WHAT YOU NEED TO DO
Write out, word for word, the stretch of the kernel mailing-list thread below that starts at the words "This has been" and stops after "changed, 20 insertions(+)".

PAGE EXTRACT
————

Documentation/submitting-patches: Add blurb about backtraces in commit messages
diff mbox series

Message ID 20201222130555.GA13463@zn.tnic
State New, archived
Headers show
Series
  • Documentation/submitting-patches: Add blurb about backtraces in commit messages
Related show

Commit Message

Borislav Petkov Dec. 22, 2020, 1:05 p.m. UTC
On Mon, Dec 21, 2020 at 09:54:25AM -0700, Jonathan Corbet wrote:
> Given that there was indeed a lack of bikeshedding, I just went ahead
> and applied this to docs-next; will ship it Linusward in the near
> future.

Cool.

Although I betcha that is because of the impending holiday season. I
think I should just use that moment to sneak in more stuff stealthily
and when everyone awakes from their drunken and food stupor, it'll all
be there! Tadaa!

:-)))

Ok, here's the next one which I think, is also, not really controversial.

Thx.

---
From: Borislav Petkov <bp@suse.de>
Date: Tue, 22 Dec 2020 13:58:22 +0100

Document that backtraces in commit messages should be trimmed down to
the useful information only.

This has been carved out from a tip subsystem handbook patchset by
Thomas Gleixner:

  https://lkml.kernel.org/r/20181107171010.421878737@linutronix.de

and incorporates follow-on comments.

Signed-off-by: Borislav Petkov <bp@suse.de>
---
 Documentation/process/submitting-patches.rst | 20 ++++++++++++++++++++
 1 file changed, 20 insertions(+)

Comments

Sean Christopherson Dec. 22, 2020, 6:59 p.m. UTC | #1
On Tue, Dec 22, 2020, Borislav Petkov wrote:
> Ok, here's the next one which I think, is also, not really controversial.

Heh, are you trying to jinx yourself?

> diff --git a/Documentation/process/submitting-patches.rst b/Documentation/process/submitting-patches.rst
> index 5ba54120bef7..0ffb21366381 100644
> --- a/Documentation/process/submitting-patches.rst
> +++ b/Documentation/process/submitting-patches.rst
> @@ -679,6 +679,26 @@ generates appropriate diffstats by default.)
>  See more details on the proper patch format in the following
>  references.
>  
> +Backtraces in commit mesages
> +^^^^^^^^^^^^^^^^^^^^^^^^^^^^
> +
> +Backtraces help document the call chain leading to a problem. However,
> +not all backtraces are helpful. For example, early boot call chains are
> +unique and obvious.

I'd argue that there is still value in the backtrace though, e.g. I find them
very helpful when doing git archaeology.  A backtrace is an easily recognizable
signature (don't have to read a bunch of text to understand there was a splat of
some kind), and the call stack is often helpful even if it is unique, e.g. for
unfamiliar code (including early boot chains) and/or code that is substantially
different from the current upstream.

> Copying the full dmesg output verbatim, however,
> +adds distracting information like timestamps, module lists, register and
> +stack dumps.
> +
> +Therefore, the most useful backtraces should distill the relevant
> +information from the dump, which makes it easier to focus on the real
> +issue. Here is an example of a well-trimmed backtrace::
> +
> +  unchecked MSR access error: WRMSR to 0xd51 (tried to write 0x0000000000000064)
> +  at rIP: 0xffffffffae059994 (native_write_msr+0x4/0x20)

————

INFORMATION GIVEN
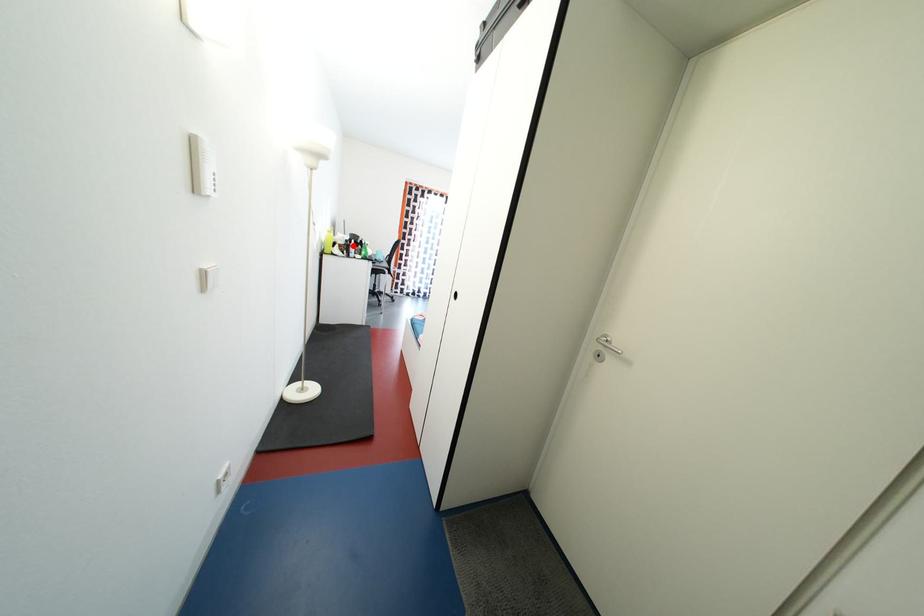
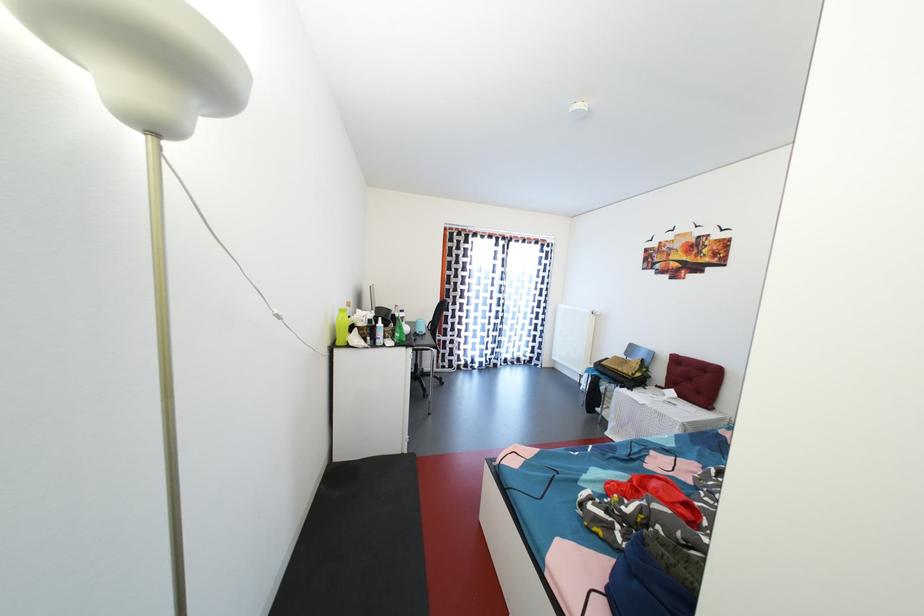
Question: I am providing you with two images of the same scene from different viewpoints. A red point is shown in image1. For the corresponding object point in image2, is it positioned nearer or farther from the camera?

Choices:
 (A) Nearer
 (B) Farther

Answer: (B)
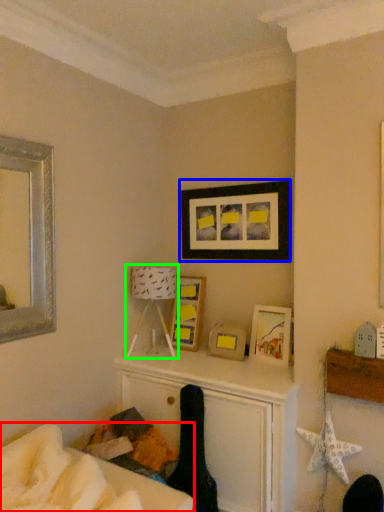
Question: Which object is the farthest from furniture (highlighted by a red box)? Choose among these: picture frame (highlighted by a blue box) or table lamp (highlighted by a green box).

Choices:
 (A) picture frame
 (B) table lamp

Answer: (A)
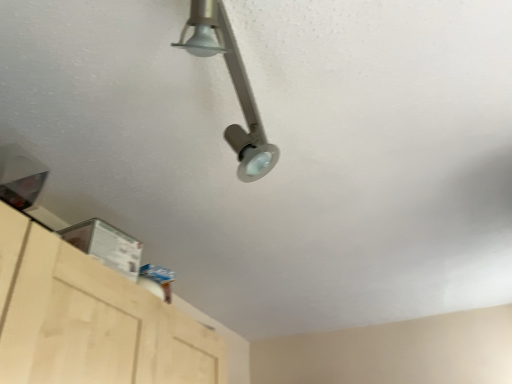
Question: Based on their positions, is satin nickel track light at upper center located to the left or right of light wood cabinet at lower left?

Choices:
 (A) left
 (B) right

Answer: (B)

Question: Based on their sizes in the image, would you say satin nickel track light at upper center is bigger or smaller than light wood cabinet at lower left?

Choices:
 (A) small
 (B) big

Answer: (A)

Question: Is satin nickel track light at upper center taller or shorter than light wood cabinet at lower left?

Choices:
 (A) tall
 (B) short

Answer: (B)

Question: Looking at the image, does light wood cabinet at lower left seem bigger or smaller compared to satin nickel track light at upper center?

Choices:
 (A) big
 (B) small

Answer: (A)

Question: From the image's perspective, is light wood cabinet at lower left positioned above or below satin nickel track light at upper center?

Choices:
 (A) below
 (B) above

Answer: (A)

Question: Is light wood cabinet at lower left taller or shorter than satin nickel track light at upper center?

Choices:
 (A) short
 (B) tall

Answer: (B)

Question: Based on their positions, is light wood cabinet at lower left located to the left or right of satin nickel track light at upper center?

Choices:
 (A) left
 (B) right

Answer: (A)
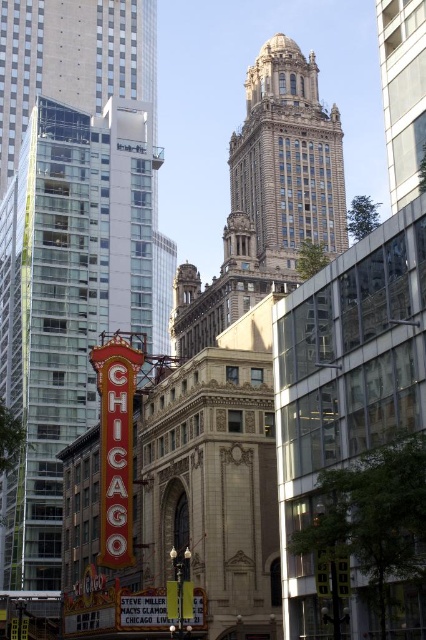
You are a photographer standing in the middle of the square. You want to take a photo of the brown stone tower at upper center without any obstructions. Is the red glass building at left blocking your view of it?

The red glass building at left is in front of the brown stone tower at upper center, so it is blocking the view of the brown stone tower at upper center. You will need to move to a different position to capture an unobstructed view.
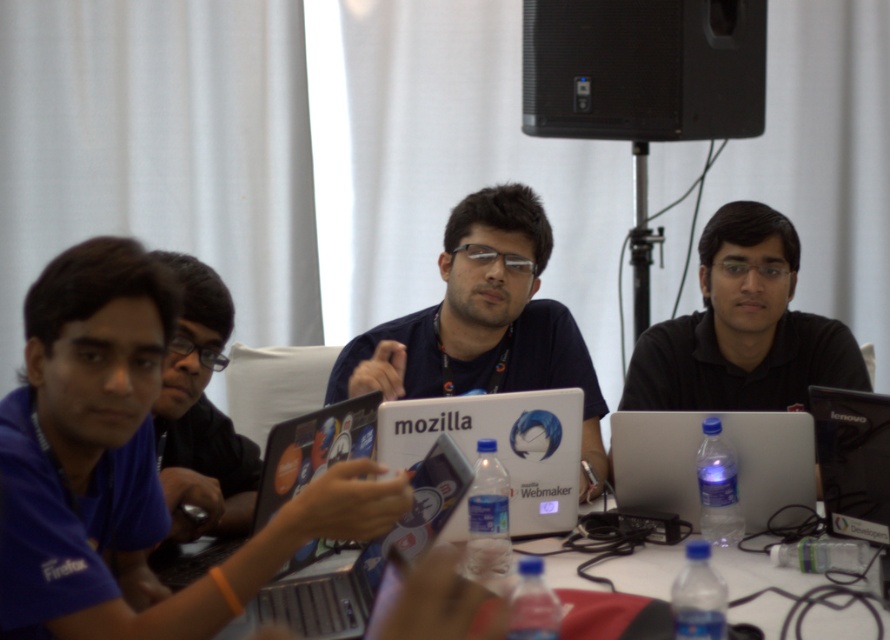
Question: Can you confirm if metallic silver laptop at center is thinner than shiny black laptop at center?

Choices:
 (A) yes
 (B) no

Answer: (A)

Question: Can you confirm if shiny black laptop at center is bigger than black plastic laptop at lower right?

Choices:
 (A) no
 (B) yes

Answer: (B)

Question: Does black matte speaker at upper center have a lesser width compared to sleek silver laptop at center?

Choices:
 (A) no
 (B) yes

Answer: (A)

Question: Among these points, which one is nearest to the camera?

Choices:
 (A) (657, 417)
 (B) (633, 140)

Answer: (A)

Question: Among these points, which one is nearest to the camera?

Choices:
 (A) (708, 308)
 (B) (452, 272)
 (C) (563, 124)
 (D) (595, 634)

Answer: (D)

Question: Estimate the real-world distances between objects in this image. Which object is farther from the black plastic laptop at lower right?

Choices:
 (A) white plastic table at center
 (B) matte black laptop at center
 (C) blue fabric shirt at left

Answer: (C)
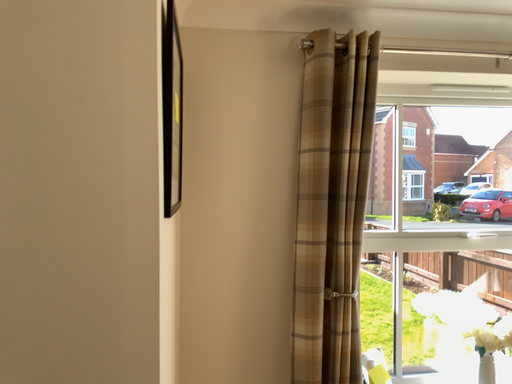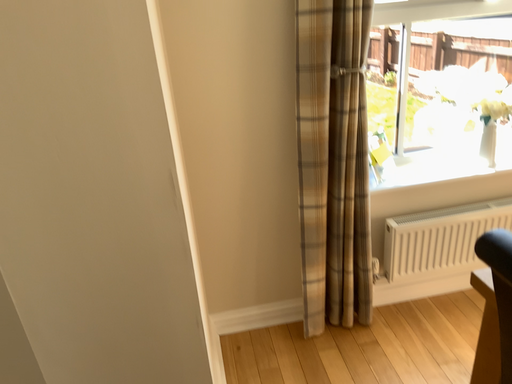
Question: How did the camera likely rotate when shooting the video?

Choices:
 (A) rotated downward
 (B) rotated upward

Answer: (A)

————

EXERCISE SOLUTION
This has been carved out from a tip subsystem handbook patchset by
Thomas Gleixner:

  https://lkml.kernel.org/r/20181107171010.421878737@linutronix.de

and incorporates follow-on comments.

Signed-off-by: Borislav Petkov <bp@suse.de>
---
 Documentation/process/submitting-patches.rst | 20 ++++++++++++++++++++
 1 file changed, 20 insertions(+)